DNS change is the final recovery step. If the server IP changes, update the Caddy reverse proxy upstream or update the DNS A record. We don't automate this because switching to the wrong IP would take down the entire service. Verify thoroughly after recovery, then switch manually.

Lessons Learned

During our backup server build, we replaced Seagate IronWolf 12TB drives with WD Red Pro 10TB. Here's what we learned.

Never Ignore SMART Warnings

IronWolf 12TB showed 2 Reallocated_Sectors. We dismissed it with "still works fine" — 2 weeks later, it grew to 8. We decided to replace immediately. By the time replacement was complete, it had reached 12.

NAS HDDs Are Vibration-Sensitive

Mounting 3 drives side by side in a server rack transmitted vibrations, triggering SMART Current_Pending warnings. Resolved with rubber isolation mounts.

Test Backup Restores Regularly

Confirming daily backups run successfully is different from actually performing a restore. We validate our recovery procedures with quarterly restore tests.

Back Up the Backup Server Too

If the backup server disk fails, all backups are lost.
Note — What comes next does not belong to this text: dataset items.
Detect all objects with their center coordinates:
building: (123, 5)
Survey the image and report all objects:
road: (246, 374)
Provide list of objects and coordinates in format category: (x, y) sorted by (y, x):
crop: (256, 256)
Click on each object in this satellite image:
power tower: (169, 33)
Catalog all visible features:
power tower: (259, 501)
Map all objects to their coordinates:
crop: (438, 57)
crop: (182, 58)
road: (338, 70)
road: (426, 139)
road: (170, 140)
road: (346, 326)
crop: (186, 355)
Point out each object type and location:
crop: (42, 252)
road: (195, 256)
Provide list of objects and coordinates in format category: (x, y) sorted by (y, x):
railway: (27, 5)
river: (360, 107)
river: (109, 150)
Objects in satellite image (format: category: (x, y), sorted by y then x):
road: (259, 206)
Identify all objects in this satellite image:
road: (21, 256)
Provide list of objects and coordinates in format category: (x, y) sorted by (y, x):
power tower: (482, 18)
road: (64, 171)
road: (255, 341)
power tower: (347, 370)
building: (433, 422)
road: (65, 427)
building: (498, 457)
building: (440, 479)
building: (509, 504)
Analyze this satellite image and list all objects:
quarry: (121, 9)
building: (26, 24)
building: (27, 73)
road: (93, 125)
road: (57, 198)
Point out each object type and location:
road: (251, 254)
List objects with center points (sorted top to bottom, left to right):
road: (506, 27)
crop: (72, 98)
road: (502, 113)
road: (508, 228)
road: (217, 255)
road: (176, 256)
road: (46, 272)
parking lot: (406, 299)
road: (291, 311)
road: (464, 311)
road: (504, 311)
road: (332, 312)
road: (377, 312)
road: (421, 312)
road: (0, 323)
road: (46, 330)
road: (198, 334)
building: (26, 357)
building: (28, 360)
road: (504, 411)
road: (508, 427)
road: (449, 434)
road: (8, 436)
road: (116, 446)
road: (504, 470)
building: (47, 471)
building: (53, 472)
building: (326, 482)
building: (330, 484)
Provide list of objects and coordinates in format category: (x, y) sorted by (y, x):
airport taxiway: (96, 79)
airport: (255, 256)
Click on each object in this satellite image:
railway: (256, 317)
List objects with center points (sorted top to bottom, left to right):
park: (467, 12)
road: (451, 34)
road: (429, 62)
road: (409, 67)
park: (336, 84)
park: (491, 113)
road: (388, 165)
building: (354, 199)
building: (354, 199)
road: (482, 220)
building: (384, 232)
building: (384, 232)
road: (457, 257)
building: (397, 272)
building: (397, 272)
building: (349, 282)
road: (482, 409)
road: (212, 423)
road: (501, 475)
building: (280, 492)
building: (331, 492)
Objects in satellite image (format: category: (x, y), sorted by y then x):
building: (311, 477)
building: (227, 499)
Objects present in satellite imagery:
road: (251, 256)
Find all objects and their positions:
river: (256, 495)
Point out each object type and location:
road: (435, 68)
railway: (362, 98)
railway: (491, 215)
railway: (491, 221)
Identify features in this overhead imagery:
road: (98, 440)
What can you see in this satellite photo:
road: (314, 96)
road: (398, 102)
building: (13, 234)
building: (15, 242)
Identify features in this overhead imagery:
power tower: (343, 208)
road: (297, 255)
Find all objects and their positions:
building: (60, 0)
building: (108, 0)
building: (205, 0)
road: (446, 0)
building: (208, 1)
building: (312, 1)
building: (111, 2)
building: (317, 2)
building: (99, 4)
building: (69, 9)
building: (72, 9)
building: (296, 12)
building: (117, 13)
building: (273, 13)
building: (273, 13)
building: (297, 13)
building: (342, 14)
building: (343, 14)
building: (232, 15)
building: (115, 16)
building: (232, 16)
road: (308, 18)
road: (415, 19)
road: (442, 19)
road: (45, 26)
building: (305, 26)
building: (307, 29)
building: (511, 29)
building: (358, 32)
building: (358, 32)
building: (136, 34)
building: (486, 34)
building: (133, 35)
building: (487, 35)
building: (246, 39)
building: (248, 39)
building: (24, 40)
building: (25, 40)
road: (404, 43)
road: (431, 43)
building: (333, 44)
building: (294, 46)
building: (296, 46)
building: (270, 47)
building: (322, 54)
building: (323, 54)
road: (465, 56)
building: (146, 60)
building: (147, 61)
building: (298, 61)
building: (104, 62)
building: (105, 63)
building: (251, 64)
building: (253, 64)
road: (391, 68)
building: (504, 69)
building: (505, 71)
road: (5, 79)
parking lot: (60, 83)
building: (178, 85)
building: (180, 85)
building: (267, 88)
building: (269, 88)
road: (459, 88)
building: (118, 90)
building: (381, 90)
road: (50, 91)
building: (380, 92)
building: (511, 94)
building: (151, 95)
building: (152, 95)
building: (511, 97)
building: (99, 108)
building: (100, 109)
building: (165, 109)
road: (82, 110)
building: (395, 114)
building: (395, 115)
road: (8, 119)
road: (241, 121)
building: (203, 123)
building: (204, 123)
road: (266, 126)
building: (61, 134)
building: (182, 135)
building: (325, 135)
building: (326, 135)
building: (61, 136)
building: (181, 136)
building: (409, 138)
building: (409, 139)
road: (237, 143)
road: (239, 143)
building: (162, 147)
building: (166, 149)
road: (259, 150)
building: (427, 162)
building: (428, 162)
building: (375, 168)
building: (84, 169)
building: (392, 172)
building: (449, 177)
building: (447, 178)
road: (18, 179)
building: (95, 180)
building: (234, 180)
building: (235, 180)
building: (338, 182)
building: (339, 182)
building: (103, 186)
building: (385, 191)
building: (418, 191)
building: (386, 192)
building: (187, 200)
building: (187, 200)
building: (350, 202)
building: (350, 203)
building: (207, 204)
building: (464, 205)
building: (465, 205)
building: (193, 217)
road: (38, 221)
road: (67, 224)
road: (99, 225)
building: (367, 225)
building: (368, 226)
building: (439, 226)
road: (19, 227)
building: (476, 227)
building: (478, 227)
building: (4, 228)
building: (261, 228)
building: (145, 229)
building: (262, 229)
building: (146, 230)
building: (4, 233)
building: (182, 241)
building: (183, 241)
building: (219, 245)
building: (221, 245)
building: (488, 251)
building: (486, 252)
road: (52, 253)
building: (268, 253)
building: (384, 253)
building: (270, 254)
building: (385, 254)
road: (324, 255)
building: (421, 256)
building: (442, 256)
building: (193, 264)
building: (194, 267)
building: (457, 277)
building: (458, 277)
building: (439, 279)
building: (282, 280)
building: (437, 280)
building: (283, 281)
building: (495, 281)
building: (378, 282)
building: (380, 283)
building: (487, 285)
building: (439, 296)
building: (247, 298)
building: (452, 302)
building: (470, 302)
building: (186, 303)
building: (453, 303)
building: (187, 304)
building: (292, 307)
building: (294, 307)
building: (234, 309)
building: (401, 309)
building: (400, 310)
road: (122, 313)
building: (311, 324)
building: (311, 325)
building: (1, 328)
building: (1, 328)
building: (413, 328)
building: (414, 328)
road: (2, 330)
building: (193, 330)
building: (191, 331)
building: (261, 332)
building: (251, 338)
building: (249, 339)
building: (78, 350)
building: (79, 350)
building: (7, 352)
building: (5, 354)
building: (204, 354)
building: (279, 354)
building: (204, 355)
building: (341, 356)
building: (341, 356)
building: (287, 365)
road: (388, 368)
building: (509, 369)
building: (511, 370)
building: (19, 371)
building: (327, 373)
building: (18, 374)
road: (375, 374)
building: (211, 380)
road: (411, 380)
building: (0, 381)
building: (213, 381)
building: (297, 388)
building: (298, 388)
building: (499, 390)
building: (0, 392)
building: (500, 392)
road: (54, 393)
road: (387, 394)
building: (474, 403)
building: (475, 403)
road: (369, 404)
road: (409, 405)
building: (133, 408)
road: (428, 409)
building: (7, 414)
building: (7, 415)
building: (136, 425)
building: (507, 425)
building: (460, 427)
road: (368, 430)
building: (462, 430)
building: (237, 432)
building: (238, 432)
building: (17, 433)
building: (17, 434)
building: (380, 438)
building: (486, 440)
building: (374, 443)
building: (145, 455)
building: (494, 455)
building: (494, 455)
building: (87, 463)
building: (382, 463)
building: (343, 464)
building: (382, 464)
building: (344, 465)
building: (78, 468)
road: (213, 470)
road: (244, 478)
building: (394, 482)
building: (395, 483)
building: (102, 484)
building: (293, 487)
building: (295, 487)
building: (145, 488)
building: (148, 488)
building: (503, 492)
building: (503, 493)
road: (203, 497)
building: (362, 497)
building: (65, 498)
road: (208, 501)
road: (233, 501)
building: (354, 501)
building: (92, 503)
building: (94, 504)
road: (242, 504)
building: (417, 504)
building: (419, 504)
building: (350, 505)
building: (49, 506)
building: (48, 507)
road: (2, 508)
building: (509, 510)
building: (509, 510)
We distribute data across 3 WD Red Pro drives and dual-store critical data on 2 of them.

Summary

1

Pull Method: Backup server controls everything centrally. Production servers are unaware of backup

2

flock: Prevents concurrent execution and backup collisions. Skips if previous backup hasn't finished

3

Staggered cron: 30-minute intervals between servers. Prevents network/disk I/O contention

4

SMART Monitoring: 30-minute check intervals. Replace immediately if Reallocated_Sector > 0

5

Manual Recovery: No fully automated recovery. Humans verify and explicitly execute

6

Restore Testing: Quarterly real restore tests to validate procedures

Backup isn't "insurance" — it's "infrastructure." When a server dies, "how fast can you recover?" is your backup system's performance metric. rsync Pull + flock + SMART + manual recovery — with these four pillars, you can restore service within half a day no matter which server fails.